İngiliz hükümeti, İstanbul Sözleşmesi’nin 59. maddesine çekince koyarak İstanbul Sözleşmesi’nin temel ilkelerinden birine aykırı hareket etmektedir.
İstanbul Sözleşmesi’nin 59. maddesi, eşine veya partnerine bağlı bir ülkede ikamet izni bulunan kadınlara, şiddet durumunda kocalarından veya partnerlerinden bağımsız olarak ikamet izni verilmesi gerektiğini belirtmektedir.

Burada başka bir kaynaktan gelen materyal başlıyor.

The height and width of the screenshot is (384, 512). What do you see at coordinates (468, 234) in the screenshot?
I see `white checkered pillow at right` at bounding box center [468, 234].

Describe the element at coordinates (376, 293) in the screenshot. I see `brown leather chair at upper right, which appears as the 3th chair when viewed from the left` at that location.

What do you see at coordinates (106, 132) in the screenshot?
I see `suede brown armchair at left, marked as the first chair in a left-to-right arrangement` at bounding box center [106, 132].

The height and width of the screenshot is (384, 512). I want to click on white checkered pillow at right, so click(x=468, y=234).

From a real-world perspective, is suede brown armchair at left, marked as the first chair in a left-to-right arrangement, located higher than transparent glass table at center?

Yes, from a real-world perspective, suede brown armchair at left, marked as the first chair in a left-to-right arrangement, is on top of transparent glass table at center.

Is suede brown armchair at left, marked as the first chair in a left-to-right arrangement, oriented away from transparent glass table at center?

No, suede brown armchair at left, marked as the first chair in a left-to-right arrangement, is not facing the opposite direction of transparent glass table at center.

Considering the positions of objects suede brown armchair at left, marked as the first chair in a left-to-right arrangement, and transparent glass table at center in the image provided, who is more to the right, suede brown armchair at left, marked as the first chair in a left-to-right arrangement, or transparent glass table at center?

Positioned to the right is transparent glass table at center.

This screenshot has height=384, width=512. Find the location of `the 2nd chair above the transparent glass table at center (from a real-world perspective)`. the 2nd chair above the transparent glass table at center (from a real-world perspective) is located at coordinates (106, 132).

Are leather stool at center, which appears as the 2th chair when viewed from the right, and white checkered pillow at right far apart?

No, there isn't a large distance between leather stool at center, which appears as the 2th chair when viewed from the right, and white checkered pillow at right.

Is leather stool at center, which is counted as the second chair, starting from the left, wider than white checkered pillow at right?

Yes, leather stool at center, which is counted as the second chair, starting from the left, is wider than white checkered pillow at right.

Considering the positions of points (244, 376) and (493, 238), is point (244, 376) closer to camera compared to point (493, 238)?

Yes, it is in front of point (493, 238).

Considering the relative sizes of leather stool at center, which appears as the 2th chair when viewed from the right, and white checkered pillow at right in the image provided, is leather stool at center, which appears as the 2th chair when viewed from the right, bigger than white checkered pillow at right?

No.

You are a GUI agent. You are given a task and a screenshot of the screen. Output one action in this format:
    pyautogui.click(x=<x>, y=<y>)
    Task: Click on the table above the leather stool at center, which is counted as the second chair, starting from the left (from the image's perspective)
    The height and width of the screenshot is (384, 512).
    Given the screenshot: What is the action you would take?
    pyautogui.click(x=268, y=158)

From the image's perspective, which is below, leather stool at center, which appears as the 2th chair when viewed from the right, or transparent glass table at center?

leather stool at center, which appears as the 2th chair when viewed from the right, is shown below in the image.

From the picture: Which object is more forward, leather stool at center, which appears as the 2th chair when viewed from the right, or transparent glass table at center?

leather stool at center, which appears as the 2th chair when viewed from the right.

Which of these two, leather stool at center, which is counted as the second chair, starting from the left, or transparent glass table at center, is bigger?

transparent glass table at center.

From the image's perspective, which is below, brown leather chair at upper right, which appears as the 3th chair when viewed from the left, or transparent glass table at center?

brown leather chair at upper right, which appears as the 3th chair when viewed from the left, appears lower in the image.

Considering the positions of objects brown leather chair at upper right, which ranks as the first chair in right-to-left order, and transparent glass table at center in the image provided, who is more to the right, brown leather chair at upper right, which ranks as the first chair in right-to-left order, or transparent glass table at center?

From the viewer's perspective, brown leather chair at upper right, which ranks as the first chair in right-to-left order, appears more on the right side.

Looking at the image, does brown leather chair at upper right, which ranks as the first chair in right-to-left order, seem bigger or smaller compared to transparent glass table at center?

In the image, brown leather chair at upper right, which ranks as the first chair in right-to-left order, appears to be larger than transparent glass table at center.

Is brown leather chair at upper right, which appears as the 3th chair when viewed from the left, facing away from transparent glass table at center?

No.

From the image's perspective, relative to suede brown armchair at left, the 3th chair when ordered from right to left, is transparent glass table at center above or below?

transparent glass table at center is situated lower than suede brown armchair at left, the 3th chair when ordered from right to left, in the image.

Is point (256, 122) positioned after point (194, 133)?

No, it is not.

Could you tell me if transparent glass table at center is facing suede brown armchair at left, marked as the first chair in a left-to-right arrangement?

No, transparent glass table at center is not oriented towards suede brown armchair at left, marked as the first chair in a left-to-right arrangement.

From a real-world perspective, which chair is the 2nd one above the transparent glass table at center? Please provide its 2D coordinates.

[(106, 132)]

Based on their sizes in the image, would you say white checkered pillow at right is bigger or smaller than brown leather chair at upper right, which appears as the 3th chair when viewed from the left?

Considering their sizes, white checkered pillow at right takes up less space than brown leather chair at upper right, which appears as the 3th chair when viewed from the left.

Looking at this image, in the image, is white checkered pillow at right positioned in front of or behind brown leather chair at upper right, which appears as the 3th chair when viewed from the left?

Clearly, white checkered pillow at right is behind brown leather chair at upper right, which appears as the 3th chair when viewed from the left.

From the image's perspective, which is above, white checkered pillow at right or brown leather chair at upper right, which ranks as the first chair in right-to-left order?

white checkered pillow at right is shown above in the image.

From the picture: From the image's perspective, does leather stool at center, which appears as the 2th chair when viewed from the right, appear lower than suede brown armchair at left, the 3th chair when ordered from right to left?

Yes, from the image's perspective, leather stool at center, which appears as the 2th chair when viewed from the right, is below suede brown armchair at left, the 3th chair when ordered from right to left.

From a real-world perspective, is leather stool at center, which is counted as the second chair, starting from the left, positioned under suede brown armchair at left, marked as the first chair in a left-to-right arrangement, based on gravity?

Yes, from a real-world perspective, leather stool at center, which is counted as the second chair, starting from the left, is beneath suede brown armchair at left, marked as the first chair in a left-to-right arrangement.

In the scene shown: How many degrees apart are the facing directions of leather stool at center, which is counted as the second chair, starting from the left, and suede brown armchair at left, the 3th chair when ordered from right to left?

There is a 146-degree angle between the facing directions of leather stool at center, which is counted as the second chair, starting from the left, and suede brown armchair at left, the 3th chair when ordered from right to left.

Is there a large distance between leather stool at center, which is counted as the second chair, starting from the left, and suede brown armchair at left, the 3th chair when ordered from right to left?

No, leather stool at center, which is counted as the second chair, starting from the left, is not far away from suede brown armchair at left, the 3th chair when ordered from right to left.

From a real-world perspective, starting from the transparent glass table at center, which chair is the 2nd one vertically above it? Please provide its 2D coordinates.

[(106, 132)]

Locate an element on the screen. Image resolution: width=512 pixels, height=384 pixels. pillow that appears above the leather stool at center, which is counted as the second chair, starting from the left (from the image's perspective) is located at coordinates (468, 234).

Söz konusu maddede “bağımsız ikamet izninin verilmesine ilişkin şartlar ve süresi yerel kanunla belirlenir” denilmektedir.
Hükümetin böyle bir adım atmak için yaz aylarında sona eren Göçmen Kadınlara Destek adlı pilot programdan veri gelmesini beklediği iddia edildi.
Eski İçişleri Bakanı Priti Patel bu yıl Birleşik Krallık’ın Sözleşmeyi 59. maddeye çekince koyarak onaylayacağını duyurduğunda, kadın ve göçmen hakları örgütleri karara yanıt verdi.
80’den fazla kuruluş imzaladıkları açık mektupta, kararın göçmen kadınların hayati desteğini reddedeceğini ve tacizci kocaları ve partnerleri teşvik edeceğini söyledi.
İnsan Hakları İzleme Örgütü, bu kararın aile içi şiddet mağduru göçmen kadınların oturma izinlerinin iptal edilmesi korkusuyla resmi kurumlara başvurmasını engelleyeceğini ve şiddetin düzenlenmesine yol açacağını da belirtti.
Bütün bunlar olurken İngiltere’nin İstanbul Anlaşması’ndan tam anlamıyla haberdar olmadığını görmek gerçekten üzücü. Birleşik Krallık’ı 59. Maddeyi uygulamaya çağırıyoruz.